- EXERCISE A: In the patent claims on making a thin film frame layer, what range is given for the perpendicular distance between the spout of the capillary pipe and the substrate?

- TEXT SEGMENT:
——
2. The manufacture method for thin film frame layer of display panel as claimed in claim 1 , wherein the transparent flat substrate is one of a soft, hard, or flexible transparent plate; the material of the substrate is one of glass, polycarbonate (PC), polyester (PET), polymethyl methacrylate (PMMA), or Cyclo-Olefin Copolymers (COC).
3. The manufacture method for thin film frame layer of display panel as claimed in claim 1 , wherein the dispenser includes a pump filled with photoresist liquid and at least one downward capillary pipe; a perpendicular distance between a spout of the capillary pipe and the substrate is between 0.5 mm to 5 mm; the photoresist liquid is pressed into the capillary pipe by the pump so that the photoresist liquid is coated on a surface of the substrate continuously through the spout of the capillary pipe.
——
- EXTRACTED MATERIAL:
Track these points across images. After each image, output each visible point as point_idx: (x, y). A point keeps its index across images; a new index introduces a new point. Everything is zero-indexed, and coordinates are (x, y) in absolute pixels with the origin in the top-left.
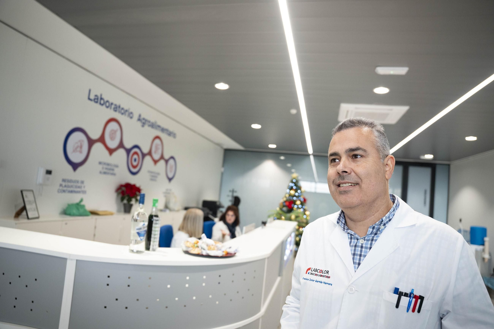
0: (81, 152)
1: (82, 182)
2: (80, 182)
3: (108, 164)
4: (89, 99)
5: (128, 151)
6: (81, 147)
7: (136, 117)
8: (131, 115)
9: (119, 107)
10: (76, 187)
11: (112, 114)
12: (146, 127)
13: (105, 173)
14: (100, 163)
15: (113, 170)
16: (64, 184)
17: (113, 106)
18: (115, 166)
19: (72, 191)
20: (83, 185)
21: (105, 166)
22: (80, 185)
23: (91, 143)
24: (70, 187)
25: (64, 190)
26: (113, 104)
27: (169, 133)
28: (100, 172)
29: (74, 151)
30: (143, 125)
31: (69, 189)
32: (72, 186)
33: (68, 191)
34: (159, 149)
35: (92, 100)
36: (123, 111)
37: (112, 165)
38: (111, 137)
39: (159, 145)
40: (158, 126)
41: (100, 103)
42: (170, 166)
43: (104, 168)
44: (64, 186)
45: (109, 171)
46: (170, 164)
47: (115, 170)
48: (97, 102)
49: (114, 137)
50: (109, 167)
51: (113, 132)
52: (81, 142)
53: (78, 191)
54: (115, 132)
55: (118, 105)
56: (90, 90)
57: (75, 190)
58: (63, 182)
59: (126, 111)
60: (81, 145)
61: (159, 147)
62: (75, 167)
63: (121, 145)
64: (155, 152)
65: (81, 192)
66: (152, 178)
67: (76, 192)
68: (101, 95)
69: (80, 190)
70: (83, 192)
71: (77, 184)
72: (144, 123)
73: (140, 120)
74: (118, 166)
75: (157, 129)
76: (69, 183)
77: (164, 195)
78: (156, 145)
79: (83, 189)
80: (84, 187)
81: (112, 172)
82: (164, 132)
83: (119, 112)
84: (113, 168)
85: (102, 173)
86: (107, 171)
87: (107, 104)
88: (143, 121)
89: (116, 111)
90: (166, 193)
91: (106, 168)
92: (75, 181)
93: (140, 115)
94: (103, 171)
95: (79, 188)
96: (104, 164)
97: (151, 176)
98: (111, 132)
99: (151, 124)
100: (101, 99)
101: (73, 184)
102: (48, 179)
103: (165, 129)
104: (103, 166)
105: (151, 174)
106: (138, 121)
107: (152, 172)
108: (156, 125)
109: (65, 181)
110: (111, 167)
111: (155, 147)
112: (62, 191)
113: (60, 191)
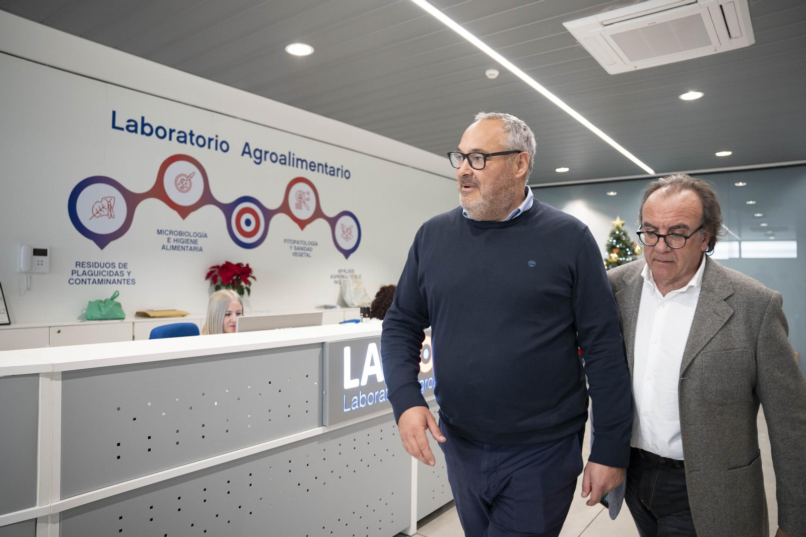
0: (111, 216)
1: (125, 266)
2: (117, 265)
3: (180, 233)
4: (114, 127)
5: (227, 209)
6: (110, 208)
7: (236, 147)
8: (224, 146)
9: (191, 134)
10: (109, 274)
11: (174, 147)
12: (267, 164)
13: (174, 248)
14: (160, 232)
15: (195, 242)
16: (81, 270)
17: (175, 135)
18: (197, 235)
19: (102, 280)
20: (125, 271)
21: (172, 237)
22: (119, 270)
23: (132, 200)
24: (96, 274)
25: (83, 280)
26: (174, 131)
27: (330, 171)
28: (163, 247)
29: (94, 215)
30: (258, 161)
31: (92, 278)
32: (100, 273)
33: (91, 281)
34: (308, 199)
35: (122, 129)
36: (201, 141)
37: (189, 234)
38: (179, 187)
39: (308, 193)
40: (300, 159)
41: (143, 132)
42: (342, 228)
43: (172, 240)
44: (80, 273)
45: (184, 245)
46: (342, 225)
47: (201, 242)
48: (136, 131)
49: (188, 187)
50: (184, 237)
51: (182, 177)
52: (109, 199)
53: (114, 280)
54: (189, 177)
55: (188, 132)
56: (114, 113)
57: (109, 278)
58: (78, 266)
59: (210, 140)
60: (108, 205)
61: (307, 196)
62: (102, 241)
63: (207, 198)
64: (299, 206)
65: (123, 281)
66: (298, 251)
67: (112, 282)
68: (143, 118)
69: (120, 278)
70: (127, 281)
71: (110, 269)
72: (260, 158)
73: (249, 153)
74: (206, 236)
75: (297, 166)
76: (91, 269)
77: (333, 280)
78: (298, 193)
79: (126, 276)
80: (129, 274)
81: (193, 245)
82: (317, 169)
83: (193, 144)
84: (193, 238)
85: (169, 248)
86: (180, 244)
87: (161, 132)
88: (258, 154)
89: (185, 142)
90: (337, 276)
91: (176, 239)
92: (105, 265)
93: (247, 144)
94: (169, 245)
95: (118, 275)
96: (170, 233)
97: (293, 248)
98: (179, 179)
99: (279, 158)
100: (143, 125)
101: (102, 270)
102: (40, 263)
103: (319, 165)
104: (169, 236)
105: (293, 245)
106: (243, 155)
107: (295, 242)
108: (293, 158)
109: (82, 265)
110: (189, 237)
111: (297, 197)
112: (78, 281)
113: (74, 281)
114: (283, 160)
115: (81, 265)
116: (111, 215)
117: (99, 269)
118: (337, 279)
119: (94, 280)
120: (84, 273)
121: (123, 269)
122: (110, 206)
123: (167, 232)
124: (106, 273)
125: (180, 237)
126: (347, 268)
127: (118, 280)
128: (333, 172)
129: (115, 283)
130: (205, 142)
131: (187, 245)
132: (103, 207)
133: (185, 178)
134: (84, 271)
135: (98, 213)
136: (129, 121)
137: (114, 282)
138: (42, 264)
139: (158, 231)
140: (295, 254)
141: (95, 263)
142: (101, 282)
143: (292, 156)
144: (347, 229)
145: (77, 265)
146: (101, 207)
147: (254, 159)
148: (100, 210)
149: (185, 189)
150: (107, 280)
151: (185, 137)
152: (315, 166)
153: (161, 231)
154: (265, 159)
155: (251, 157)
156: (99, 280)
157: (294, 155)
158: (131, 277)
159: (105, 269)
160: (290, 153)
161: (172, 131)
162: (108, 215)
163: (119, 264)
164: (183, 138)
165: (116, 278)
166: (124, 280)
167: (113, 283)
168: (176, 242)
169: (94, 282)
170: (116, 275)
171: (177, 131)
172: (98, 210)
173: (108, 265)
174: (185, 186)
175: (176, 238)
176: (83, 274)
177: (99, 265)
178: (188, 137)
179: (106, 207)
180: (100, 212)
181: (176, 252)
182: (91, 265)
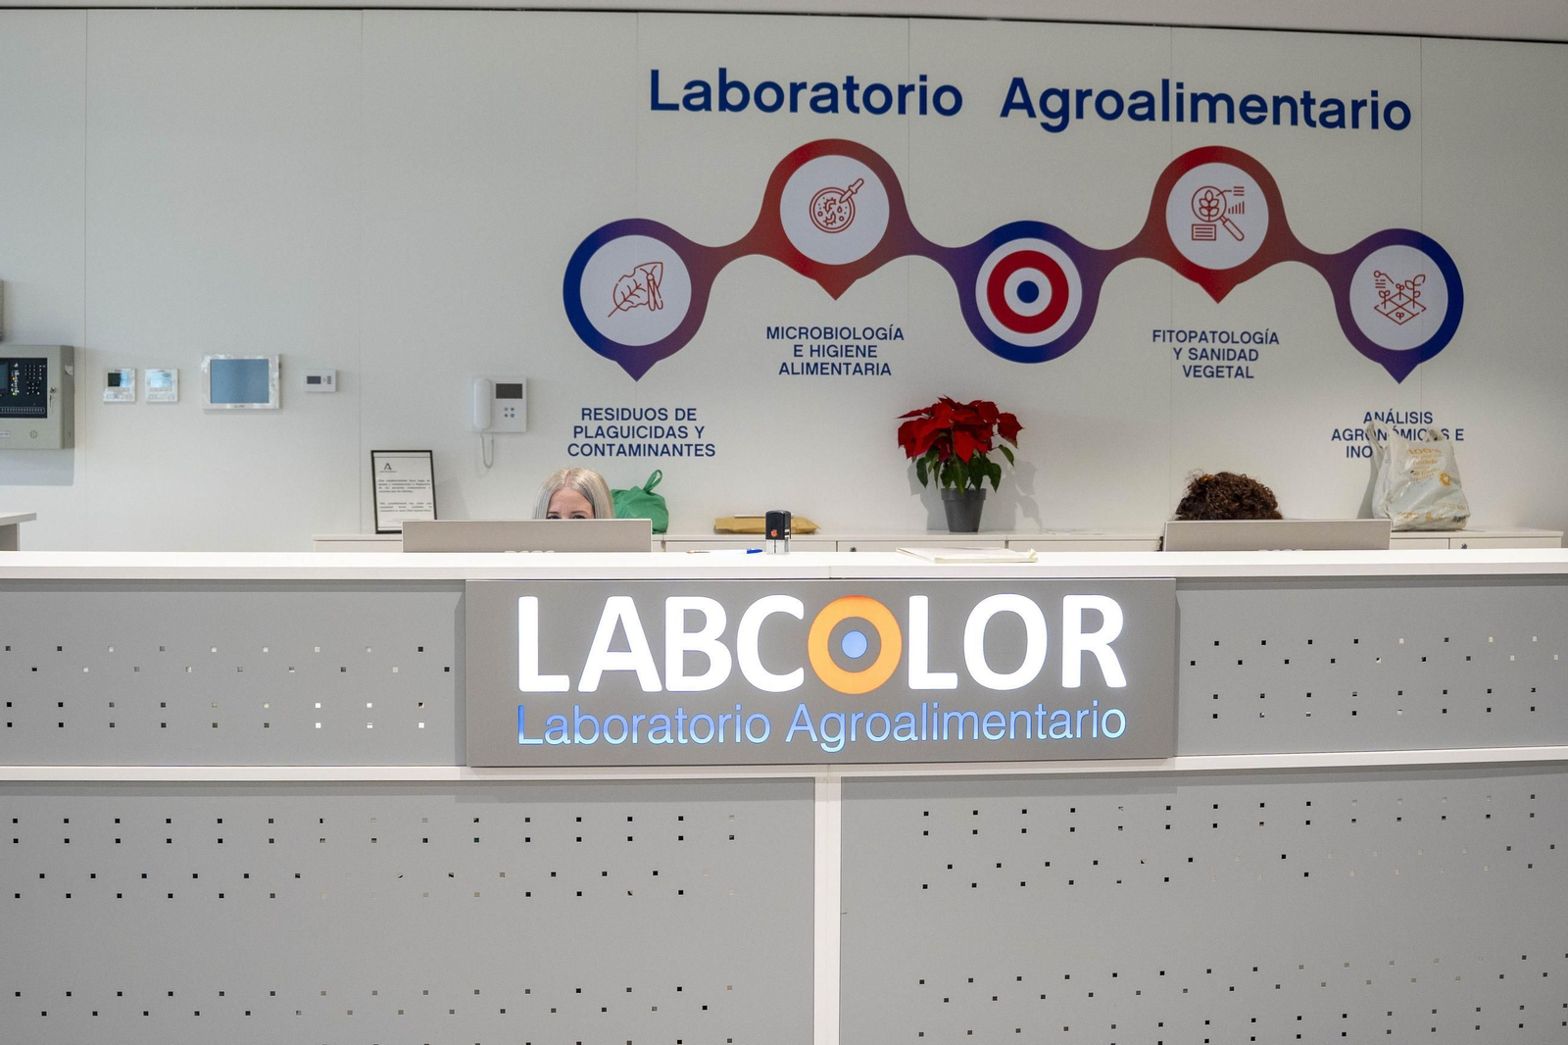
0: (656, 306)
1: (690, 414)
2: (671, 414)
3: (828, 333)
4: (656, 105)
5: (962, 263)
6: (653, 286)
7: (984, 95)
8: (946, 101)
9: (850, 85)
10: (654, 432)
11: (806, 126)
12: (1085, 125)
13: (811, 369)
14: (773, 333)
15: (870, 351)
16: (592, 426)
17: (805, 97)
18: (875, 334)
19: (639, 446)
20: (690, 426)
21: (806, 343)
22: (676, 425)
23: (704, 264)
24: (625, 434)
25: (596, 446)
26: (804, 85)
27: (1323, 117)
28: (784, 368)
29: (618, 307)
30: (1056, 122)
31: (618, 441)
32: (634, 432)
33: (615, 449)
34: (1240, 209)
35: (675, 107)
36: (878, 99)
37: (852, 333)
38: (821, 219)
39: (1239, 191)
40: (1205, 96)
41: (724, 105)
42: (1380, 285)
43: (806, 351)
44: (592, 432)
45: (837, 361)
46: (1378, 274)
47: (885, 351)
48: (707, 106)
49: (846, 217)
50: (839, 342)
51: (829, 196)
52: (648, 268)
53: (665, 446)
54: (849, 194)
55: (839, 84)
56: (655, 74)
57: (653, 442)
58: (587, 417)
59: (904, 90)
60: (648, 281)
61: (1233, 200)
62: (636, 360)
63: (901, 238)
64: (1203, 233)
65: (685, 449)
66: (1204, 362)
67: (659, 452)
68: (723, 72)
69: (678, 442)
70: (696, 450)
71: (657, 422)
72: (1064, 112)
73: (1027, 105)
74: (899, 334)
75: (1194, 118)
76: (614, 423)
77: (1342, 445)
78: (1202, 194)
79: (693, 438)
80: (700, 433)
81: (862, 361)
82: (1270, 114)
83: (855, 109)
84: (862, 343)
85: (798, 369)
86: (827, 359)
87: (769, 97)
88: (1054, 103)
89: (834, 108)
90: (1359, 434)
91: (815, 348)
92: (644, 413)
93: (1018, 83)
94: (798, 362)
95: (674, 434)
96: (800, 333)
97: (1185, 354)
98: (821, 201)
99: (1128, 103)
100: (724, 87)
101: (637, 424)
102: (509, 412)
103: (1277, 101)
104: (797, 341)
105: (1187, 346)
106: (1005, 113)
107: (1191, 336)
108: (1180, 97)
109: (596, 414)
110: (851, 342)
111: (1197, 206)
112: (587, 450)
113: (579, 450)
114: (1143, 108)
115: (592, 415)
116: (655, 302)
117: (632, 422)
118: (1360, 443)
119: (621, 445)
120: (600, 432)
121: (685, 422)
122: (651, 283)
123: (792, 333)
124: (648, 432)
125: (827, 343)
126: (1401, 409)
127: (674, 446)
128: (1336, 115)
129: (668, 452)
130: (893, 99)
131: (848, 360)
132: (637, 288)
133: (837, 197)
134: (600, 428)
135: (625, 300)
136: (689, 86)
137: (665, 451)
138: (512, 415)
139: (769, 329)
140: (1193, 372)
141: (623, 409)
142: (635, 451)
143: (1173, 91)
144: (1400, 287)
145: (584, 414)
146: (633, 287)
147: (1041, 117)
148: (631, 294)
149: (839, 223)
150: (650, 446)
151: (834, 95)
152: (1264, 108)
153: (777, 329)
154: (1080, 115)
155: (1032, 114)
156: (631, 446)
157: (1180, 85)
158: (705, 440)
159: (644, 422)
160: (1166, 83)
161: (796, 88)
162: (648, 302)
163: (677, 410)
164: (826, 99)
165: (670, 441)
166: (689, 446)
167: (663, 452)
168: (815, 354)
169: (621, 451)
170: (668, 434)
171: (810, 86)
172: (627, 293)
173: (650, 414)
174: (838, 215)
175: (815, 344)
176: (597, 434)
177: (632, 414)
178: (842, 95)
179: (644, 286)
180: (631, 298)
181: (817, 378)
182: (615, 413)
——
- EXERCISE B: In the listing, can you rewrite the part that opens with the line containing "114: (283, 160)" and closes with the line containing "165: (116, 278)", changing every "185" to "186" and keeping everything else as it is? Give only those lines.

- EXERCISE RESULT A: Between 0.5 mm and 5 mm.

- EXERCISE RESULT B:
114: (283, 160)
115: (81, 265)
116: (111, 215)
117: (99, 269)
118: (337, 279)
119: (94, 280)
120: (84, 273)
121: (123, 269)
122: (110, 206)
123: (167, 232)
124: (106, 273)
125: (180, 237)
126: (347, 268)
127: (118, 280)
128: (333, 172)
129: (115, 283)
130: (205, 142)
131: (187, 245)
132: (103, 207)
133: (186, 178)
134: (84, 271)
135: (98, 213)
136: (129, 121)
137: (114, 282)
138: (42, 264)
139: (158, 231)
140: (295, 254)
141: (95, 263)
142: (101, 282)
143: (292, 156)
144: (347, 229)
145: (77, 265)
146: (101, 207)
147: (254, 159)
148: (100, 210)
149: (186, 189)
150: (107, 280)
151: (186, 137)
152: (315, 166)
153: (161, 231)
154: (265, 159)
155: (251, 157)
156: (99, 280)
157: (294, 155)
158: (131, 277)
159: (105, 269)
160: (290, 153)
161: (172, 131)
162: (108, 215)
163: (119, 264)
164: (183, 138)
165: (116, 278)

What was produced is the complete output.